Prayer works—but not in the way so many suppose
I'm facing terminal cancer and receiving the prayers of many. Beyond the implicit problems, I've found ways to see what it means to ask God for healing.
Jeffrey Weiss recently wrote about planning his "no thanks" to cancer treatment. Here is my reply.
Mr. Weiss, perhaps you expect a clergyman to critique your appraisal of the book of Job and to encourage you that “prayer works,” as I heard from a TSA agent who recently squinted at the disparity between the pre-cancer face on my ID and the one in the flesh before her. “I’ll pray for you to be healed,” she whispered as she circled and checked things on my boarding pass.

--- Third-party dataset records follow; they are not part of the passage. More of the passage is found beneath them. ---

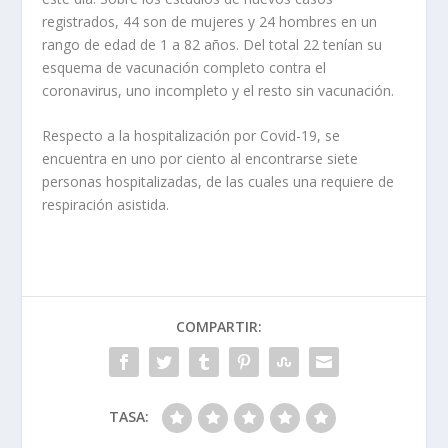
registrados, 44 son de mujeres y 24 hombres en un
rango de edad de 1 a 82 años. Del total 22 tenían su
esquema de vacunación completo contra el
coronavirus, uno incompleto y el resto sin vacunación.
Respecto a la hospitalización por Covid-19, se
encuentra en uno por ciento al encontrarse siete
personas hospitalizadas, de las cuales una requiere de
respiración asistida.
COMPARTIR:
TASA:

With a terminal cancer of my own—mine’s in my marrow, as voracious as it is rare—I actually think you’re exactly right to point out how the book of Job reveals the theological problem at the heart of how we so often speak of prayer. God, as the book of Job insists, is incomprehensible. As God says to Job, everything that is did not have to be, a reminder woven into the opening line of scripture “In the beginning . . . ” We are, Job learns, contingent creatures. Our knowledge can never bridge the gap between us and our Creator. If this is true, you’re exactly right to caution against the way we speak of prayer working.
To put it more bluntly: isn’t it ridiculous (and maybe even idolatrous) to think that through our supplications we can persuade God into doing something God might otherwise not do? You might be surprised to hear, Mr. Weiss, that I take it as self-evident that the answer to that question is “Yes.”
The God of Job isn’t a god we can manipulate by spiritually sanctioned means to do what we want. Too often when people tell me they’ll pray for me, the implication left unsaid is that God is otherwise not already with me or at work in me and that if I’m not healed then somehow their prayers didn’t work. Such an understanding of prayer is incompatible with the God of the book of Job, a God who is at every moment the reason there is something instead of nothing.
Not only do I agree with you, Mr. Weiss, I think St. Paul would too.
After stating the obvious (none of us knows how to pray), St. Paul writes to the Romans that whenever we pray, no matter what it might look like, it’s not actually we who are praying. Rather God, the Spirit, prays in us and through us.
This is what gets missed by so many of the people who tell me they’re praying for me. Prayer isn’t something we do. It’s something God does.
Instead of a practice we perform for results we’ve predetermined, when we pray to God, we’re prayed in by God. God is the impetus behind our prayers as much as the object of them. The very wants and desires we pray, runs St. Paul’s argument, are themselves the handiwork of the ever-present God.
What’s this mean when you’re sick with stage-serious cancer and staring down the-house-always-wins odds?
St. Thomas Aquinas doubles down on Paul’s point when he writes, “We should not say ‘in accordance with my prayer, God wills that it should be a fine day,’ we should say that ‘God wills it to be a fine day, in accordance with my prayer.’”
God wills our prayers, says Aquinas, as much as God wills the fine day.
Let me put Aquinas’s point a bit more personally for the both of us: we should not say, In accordance with the TSA agent’s prayer, God wills that I should be healed of my cancer; we should say that ‘God wills that I should be healed of my cancer, in accordance with her prayer.
That’s no guarantee I’ll be healed, and if I’m not healed, there’s no explanation behind it of the sort Job’s churchy friends assumed. However, it is a guarantee that my desire to be healed, as well as the desire of all those praying for me, isn’t our desire alone or even originally. It’s a desire shared by—initiated by—the God who prays in us.
You’re dead on, as contingent creatures we can never know the why behind the Creator’s doings. If we could, then God would not be God.
But to your other suggestion, that God does not care about your friends’ prayers, I disagree. Not only does God care about your friends’ prayers, their prayers derive from and originate in God. Indeed it’s not strong enough to say God cares about your friends’ prayers. Their prayers are, in fact, a sign—a sacrament, as we say in the church—of God’s love for you.